▶ Page excerpt
------------------------------------------------------------
My first Slumber Party guest is Jessica Meats. Jess is an author and computer scientist. I met her through the University of York Creative Writing Society many, many moons ago, where she reads us chapters from early drafts of her first novel Child of the Hive, which she has since published through Book Guild Publishing. She has also written a very successful technical book on electronic forms, Designing Electronic Forms for SharePoint and InfoPath. You can read her writing and review blog at Plot Twister.
I enjoy books with strong characters (male and female), but there are many types of strength. While it’s great to read about Katniss fighting for survival or Paksenarrion battling armies of orcs, I’d like to highlight a few characters who show different kinds of strength.
~ Akira ~
For my first example, I’d like to look at Shadows on the Moon by Zoe Marriott. It’s not the central character I’ll discuss, but Akira, the beautiful young woman who takes the main character under her wing. Akira was trained as a geisha and makes her way in a world that’s very male-dominated. She uses her skills, her mind and her beauty to navigate the dangerous politics and to help the main
character, Suzume, achieve her goals.
------------------------------------------------------------
▶ Dataset entries
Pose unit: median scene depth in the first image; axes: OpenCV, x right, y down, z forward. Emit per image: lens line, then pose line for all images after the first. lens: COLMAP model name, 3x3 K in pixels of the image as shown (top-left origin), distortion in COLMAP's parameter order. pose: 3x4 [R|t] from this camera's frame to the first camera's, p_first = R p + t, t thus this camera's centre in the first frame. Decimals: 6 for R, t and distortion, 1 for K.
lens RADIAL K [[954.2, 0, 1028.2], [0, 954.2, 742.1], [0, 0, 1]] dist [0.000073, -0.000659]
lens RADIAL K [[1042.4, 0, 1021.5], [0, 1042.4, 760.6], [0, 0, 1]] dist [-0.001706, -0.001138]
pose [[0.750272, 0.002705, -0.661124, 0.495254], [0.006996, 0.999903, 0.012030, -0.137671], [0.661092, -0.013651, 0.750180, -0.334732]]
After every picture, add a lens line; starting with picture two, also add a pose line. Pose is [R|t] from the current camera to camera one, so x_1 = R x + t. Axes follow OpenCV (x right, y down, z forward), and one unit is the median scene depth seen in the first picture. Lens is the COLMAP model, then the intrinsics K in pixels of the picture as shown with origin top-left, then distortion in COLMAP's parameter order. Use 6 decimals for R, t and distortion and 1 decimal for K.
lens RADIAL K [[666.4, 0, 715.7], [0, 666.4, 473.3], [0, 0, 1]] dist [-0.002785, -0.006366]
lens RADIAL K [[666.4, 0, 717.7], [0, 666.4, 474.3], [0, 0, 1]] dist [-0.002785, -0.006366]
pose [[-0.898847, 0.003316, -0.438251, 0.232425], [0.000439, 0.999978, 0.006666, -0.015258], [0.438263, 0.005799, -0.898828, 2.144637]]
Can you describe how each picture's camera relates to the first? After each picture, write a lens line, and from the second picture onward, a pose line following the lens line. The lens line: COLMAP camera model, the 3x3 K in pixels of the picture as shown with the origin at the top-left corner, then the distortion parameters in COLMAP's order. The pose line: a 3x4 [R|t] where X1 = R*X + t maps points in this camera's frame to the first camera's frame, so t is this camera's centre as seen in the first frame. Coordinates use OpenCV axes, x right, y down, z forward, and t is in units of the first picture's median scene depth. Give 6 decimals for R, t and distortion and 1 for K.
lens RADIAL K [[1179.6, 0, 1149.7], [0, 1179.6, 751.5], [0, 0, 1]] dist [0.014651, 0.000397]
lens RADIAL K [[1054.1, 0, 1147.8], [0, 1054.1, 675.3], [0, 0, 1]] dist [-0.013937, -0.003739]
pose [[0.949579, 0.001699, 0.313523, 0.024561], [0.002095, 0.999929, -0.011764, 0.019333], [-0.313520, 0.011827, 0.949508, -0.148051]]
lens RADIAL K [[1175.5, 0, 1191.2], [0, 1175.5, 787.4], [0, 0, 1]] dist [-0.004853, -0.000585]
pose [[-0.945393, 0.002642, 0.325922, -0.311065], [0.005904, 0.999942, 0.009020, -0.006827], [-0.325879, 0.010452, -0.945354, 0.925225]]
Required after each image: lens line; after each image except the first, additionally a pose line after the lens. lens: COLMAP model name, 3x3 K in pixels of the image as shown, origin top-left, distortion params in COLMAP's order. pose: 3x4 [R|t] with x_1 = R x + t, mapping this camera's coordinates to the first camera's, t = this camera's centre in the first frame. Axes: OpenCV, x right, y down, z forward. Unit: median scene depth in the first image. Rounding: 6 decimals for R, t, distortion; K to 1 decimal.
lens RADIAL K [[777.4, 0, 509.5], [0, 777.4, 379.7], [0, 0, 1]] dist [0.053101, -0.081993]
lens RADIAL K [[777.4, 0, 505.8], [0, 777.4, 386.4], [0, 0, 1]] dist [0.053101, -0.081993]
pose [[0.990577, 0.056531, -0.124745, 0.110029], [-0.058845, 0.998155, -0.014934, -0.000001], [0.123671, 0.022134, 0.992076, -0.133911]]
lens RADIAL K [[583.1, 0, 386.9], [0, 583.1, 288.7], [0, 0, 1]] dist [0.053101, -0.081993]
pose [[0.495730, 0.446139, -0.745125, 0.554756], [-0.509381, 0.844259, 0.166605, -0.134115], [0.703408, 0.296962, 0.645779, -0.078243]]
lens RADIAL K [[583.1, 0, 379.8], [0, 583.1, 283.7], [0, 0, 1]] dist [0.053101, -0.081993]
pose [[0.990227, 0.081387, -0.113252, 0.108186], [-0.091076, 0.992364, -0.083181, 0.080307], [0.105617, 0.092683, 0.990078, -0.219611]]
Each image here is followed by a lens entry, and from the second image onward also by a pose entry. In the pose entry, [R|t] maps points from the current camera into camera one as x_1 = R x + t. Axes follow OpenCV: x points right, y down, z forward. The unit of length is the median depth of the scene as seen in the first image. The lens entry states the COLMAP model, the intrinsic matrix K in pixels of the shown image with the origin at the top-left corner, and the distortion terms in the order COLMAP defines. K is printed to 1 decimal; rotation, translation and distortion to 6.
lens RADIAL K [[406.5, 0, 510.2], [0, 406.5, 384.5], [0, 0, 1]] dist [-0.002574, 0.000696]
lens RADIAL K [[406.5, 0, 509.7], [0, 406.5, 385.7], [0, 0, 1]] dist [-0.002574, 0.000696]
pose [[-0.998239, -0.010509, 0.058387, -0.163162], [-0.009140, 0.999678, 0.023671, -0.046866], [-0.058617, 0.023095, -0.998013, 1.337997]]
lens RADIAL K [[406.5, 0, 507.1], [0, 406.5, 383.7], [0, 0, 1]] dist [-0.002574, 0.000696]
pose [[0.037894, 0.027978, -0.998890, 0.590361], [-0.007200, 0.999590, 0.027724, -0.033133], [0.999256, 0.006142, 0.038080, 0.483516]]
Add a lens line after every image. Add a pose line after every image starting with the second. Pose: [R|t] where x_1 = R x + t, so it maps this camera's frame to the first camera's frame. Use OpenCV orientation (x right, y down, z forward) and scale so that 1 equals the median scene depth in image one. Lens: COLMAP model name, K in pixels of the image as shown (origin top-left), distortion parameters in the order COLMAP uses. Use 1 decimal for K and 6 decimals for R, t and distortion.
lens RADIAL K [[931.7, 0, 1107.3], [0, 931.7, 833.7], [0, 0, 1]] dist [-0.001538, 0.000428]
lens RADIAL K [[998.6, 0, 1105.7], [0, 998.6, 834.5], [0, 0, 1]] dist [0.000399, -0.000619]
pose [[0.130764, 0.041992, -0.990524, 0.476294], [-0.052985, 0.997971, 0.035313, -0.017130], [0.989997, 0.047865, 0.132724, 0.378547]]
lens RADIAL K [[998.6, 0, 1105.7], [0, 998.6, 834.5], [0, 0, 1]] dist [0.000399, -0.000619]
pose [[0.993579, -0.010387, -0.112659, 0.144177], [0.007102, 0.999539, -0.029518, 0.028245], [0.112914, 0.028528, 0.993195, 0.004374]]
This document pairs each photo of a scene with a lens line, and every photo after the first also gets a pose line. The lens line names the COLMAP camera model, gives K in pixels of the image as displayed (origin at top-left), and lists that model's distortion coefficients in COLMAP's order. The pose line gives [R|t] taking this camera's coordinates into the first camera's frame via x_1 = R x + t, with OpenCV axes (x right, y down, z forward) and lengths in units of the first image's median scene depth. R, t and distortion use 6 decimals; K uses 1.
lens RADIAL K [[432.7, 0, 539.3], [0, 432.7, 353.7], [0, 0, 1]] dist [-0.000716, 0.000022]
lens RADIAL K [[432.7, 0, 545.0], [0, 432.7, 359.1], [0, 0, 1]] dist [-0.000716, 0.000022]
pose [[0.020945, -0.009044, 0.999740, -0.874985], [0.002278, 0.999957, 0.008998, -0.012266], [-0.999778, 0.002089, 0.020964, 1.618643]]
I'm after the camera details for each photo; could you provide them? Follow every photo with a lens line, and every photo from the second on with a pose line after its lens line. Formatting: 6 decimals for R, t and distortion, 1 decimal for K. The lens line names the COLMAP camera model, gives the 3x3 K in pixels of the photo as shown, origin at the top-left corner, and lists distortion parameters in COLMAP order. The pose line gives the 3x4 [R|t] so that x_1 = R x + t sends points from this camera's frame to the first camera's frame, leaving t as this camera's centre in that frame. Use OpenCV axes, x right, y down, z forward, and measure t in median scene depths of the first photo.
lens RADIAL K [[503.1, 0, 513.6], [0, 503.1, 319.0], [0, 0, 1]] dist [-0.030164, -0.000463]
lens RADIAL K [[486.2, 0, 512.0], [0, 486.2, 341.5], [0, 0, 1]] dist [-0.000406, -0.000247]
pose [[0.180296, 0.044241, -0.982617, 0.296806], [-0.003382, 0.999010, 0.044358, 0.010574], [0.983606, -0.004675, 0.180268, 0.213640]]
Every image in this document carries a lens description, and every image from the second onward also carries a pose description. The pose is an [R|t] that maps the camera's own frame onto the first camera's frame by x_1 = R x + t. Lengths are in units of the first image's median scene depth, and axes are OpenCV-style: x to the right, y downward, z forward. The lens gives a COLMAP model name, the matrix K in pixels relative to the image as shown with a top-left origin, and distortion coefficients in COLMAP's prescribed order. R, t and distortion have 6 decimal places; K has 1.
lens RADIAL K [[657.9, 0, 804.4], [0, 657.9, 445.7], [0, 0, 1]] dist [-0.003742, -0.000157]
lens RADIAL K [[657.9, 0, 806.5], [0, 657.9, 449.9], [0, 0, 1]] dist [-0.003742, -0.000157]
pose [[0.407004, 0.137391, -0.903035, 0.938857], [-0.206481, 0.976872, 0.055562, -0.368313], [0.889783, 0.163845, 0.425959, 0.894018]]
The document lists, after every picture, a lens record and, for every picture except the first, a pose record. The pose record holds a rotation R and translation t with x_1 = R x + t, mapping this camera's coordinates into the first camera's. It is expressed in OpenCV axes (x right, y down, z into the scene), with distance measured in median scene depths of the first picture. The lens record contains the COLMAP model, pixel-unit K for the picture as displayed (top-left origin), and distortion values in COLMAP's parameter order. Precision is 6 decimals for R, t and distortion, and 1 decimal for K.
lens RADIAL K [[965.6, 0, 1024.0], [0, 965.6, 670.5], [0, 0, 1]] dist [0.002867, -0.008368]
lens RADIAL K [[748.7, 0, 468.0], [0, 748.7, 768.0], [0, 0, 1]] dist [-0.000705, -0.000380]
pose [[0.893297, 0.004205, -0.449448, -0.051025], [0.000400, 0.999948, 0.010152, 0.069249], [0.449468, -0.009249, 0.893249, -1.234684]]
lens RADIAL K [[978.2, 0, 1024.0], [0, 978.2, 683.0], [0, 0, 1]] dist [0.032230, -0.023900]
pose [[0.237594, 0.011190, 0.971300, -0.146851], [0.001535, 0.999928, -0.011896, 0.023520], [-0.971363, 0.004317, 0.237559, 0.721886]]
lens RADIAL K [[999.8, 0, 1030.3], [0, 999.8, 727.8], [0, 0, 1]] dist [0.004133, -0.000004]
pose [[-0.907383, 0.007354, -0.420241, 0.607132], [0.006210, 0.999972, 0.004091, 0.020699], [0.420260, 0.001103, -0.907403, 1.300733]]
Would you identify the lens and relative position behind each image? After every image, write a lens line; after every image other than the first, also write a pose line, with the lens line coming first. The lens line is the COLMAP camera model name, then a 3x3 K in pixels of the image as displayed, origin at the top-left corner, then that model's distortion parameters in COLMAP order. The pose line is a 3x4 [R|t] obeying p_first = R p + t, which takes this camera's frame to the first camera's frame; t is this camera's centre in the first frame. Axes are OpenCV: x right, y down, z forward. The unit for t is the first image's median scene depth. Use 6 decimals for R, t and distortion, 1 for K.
------------------------------------------------------------
▶ Exercise requirements
- 1) Answer these from the Slumber Party post:
(a) What is the title of Jessica Meats's technical book on electronic forms?
(b) Who wrote Shadows on the Moon?
(c) What was Akira trained as?
- 2) Print the part of the Slumber Party post that starts at the words "I enjoy books" and ends after "achieve her goals.".

▶ Replies
- 1)
(a) Designing Electronic Forms for SharePoint and InfoPath
(b) Zoe Marriott
(c) A geisha

- 2)
I enjoy books with strong characters (male and female), but there are many types of strength. While it’s great to read about Katniss fighting for survival or Paksenarrion battling armies of orcs, I’d like to highlight a few characters who show different kinds of strength.
~ Akira ~
For my first example, I’d like to look at Shadows on the Moon by Zoe Marriott. It’s not the central character I’ll discuss, but Akira, the beautiful young woman who takes the main character under her wing. Akira was trained as a geisha and makes her way in a world that’s very male-dominated. She uses her skills, her mind and her beauty to navigate the dangerous politics and to help the main
character, Suzume, achieve her goals.